You are a looser because there are no schools in your area

How does that make you a looser? 

A style that I would really like to train is bajiquan and there are absolutely no Bajiquan schools in my area and that does not make me a looser.

Maybe this will help

AMERICAN MUAY THAI SCHOOL & CAMP DATABASE

Also if you tell the good folks here on MT roughly where you are located maybe they can help you find a school close by


----------



## Nolerama (Jul 22, 2008)

Stay positive.

If there really aren't any schools in the area, try looking for instructors that might meet and train with you.

Also look for like-minded, interested, and athletic people to train with you. Your confidence will rise due to your increasing organizational skills, and you will become a leader within your group through direction.

Speaking of that, ask around! MT has tons of people that will give you pointers on training methods. Write them down. Look them up on Youtube or order an instructional vid.

Enter regional competitions to test your skills. Learn from your mistakes. Strive to be a better martial artist... more importantly (to me) a better fighter.

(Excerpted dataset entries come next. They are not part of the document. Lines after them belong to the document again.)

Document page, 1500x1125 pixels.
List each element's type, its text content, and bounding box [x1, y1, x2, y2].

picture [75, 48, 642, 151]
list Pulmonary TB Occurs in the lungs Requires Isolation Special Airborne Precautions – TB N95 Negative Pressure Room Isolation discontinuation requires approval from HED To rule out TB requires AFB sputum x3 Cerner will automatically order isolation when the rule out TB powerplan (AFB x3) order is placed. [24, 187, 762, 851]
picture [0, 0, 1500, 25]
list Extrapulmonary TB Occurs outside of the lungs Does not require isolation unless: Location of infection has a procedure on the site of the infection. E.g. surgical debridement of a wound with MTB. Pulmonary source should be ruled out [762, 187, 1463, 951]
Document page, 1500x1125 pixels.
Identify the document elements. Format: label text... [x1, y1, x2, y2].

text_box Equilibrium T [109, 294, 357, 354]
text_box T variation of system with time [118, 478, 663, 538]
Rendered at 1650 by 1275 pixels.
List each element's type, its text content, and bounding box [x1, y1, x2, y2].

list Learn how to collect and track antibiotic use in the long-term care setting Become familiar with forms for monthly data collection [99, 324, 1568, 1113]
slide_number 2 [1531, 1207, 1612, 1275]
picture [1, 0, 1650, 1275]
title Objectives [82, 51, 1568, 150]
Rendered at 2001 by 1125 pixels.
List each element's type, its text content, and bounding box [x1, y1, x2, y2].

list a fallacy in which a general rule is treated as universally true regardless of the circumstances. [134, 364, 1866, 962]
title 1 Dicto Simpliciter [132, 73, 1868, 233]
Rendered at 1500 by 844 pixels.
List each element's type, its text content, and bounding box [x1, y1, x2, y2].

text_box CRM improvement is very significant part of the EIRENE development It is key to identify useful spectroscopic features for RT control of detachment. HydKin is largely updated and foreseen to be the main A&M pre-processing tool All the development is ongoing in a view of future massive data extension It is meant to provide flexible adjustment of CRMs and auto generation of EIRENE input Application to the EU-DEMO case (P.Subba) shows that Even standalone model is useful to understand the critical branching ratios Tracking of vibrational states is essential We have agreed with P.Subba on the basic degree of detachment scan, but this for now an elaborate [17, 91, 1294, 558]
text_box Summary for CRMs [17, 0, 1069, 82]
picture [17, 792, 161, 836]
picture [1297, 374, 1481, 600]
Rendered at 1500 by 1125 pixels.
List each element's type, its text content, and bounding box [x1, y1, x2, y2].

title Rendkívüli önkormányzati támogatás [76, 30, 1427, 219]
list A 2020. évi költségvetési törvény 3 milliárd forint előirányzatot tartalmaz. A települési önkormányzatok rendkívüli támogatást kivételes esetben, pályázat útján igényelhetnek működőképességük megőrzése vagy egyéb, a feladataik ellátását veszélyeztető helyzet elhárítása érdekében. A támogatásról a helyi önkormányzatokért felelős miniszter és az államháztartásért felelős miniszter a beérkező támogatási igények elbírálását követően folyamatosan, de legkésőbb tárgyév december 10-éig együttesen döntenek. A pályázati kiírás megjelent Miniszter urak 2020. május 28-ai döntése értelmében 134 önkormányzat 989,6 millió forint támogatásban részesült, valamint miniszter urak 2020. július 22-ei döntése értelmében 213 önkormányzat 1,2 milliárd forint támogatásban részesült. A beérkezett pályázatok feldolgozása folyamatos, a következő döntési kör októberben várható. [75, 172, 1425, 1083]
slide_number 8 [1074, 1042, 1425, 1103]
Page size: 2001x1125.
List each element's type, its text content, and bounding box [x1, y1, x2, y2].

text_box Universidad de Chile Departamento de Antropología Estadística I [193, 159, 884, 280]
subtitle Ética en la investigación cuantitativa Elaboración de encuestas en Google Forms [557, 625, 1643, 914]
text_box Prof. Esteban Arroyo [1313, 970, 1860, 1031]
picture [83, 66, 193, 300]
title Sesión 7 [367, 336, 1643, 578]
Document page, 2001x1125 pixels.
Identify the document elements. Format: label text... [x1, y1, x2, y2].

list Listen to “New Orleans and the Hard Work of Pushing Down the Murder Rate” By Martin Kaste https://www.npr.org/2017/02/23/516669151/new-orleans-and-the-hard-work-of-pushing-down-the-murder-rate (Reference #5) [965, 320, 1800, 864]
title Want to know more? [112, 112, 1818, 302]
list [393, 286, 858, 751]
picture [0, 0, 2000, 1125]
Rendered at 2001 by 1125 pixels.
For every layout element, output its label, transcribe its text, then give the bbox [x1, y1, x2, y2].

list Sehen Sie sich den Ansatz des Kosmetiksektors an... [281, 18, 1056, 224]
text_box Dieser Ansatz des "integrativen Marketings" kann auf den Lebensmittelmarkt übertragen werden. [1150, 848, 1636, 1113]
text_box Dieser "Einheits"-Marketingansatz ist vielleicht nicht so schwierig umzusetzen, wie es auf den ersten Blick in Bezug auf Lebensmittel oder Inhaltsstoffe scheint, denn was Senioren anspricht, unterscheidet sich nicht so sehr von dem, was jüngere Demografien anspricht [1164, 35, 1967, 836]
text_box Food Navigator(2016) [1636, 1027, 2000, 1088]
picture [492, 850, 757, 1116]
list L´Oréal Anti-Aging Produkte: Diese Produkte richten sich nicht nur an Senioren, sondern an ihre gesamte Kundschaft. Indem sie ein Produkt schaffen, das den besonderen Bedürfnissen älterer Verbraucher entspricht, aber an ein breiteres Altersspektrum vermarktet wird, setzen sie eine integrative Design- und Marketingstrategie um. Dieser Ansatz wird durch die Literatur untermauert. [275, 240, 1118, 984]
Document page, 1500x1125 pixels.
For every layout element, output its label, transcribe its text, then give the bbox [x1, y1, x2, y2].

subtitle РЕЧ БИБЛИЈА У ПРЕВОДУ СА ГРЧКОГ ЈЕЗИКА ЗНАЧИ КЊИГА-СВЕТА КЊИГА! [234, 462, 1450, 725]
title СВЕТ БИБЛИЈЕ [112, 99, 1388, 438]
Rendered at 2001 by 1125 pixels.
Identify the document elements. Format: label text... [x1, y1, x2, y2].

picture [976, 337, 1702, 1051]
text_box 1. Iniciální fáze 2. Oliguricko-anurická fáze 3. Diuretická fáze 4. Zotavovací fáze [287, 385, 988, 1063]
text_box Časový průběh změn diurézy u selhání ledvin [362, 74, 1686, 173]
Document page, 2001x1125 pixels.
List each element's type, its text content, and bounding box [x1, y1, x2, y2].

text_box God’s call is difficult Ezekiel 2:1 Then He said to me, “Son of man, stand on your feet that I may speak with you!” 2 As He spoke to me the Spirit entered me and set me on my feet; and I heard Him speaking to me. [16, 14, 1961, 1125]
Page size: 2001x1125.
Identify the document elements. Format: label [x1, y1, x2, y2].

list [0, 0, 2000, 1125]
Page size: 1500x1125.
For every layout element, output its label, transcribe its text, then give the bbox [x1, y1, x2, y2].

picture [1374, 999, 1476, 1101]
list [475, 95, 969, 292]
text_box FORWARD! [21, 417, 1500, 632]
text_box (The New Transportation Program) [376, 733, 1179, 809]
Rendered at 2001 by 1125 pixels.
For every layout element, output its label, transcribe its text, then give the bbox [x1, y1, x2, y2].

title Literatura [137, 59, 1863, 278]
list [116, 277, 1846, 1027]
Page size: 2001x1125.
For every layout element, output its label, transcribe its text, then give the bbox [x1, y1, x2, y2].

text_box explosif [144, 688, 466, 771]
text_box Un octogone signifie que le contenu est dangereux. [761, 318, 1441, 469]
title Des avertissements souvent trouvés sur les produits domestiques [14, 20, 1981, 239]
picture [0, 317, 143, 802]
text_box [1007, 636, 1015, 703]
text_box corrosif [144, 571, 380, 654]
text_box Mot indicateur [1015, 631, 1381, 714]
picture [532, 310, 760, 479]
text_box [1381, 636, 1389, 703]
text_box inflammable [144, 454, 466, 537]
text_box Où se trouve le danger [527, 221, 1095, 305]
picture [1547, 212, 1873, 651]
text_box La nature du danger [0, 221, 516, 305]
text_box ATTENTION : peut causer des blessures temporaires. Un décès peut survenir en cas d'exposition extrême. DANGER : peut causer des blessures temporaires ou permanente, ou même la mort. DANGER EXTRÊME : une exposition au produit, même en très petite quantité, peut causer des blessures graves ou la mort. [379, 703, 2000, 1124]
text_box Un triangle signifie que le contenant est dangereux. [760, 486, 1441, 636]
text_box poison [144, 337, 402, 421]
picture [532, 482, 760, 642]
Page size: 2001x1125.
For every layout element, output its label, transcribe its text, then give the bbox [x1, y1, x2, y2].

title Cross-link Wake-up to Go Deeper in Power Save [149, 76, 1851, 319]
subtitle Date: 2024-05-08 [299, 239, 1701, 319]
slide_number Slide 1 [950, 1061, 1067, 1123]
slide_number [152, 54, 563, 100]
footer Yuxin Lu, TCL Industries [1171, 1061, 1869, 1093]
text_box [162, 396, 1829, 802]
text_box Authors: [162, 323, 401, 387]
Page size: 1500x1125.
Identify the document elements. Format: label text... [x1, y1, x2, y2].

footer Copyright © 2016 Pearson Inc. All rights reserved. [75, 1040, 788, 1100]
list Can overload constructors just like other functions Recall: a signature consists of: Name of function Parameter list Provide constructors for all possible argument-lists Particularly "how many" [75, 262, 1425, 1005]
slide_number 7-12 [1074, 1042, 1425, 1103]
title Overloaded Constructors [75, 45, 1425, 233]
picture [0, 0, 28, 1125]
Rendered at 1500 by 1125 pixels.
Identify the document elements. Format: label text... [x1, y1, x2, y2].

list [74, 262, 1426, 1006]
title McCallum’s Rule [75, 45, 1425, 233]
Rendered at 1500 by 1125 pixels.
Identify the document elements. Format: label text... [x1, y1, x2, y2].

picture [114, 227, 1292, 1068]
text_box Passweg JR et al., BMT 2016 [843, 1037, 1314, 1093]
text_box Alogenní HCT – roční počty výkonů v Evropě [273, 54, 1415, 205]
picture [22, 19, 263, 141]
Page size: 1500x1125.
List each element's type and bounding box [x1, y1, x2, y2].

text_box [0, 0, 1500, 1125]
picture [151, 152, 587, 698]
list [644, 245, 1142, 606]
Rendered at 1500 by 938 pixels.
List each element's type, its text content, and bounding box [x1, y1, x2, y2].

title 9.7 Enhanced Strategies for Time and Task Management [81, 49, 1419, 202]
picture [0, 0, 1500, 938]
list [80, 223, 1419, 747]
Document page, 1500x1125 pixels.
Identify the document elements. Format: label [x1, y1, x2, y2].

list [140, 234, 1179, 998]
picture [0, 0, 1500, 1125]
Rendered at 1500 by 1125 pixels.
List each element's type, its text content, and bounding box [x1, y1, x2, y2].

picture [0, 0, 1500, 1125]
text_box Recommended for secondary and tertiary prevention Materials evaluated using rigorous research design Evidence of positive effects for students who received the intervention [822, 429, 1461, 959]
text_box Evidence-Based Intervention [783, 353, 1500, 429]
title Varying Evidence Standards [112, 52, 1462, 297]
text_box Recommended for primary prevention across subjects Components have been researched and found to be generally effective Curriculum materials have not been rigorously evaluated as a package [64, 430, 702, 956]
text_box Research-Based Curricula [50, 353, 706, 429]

There are many options. And unless you live on the South Pole, I'm pretty sure someone is out there to train with you.


----------



## bowser666 (Jul 22, 2008)

I agree with many of the other posters. Not having many schools in your area has nothing to do with that.  I woudl suggest that you simply focus on extremely basic techniques. Don't do anything too intense as you should have proper instruction to avoid potential injury etc......   Where do you live by the way ?


----------



## 14 Kempo (Jul 25, 2008)

Hello and welcome to MartialTalk ... enjoy!


----------



## hapkenkido (Aug 11, 2008)

hello and welcome to MT


----------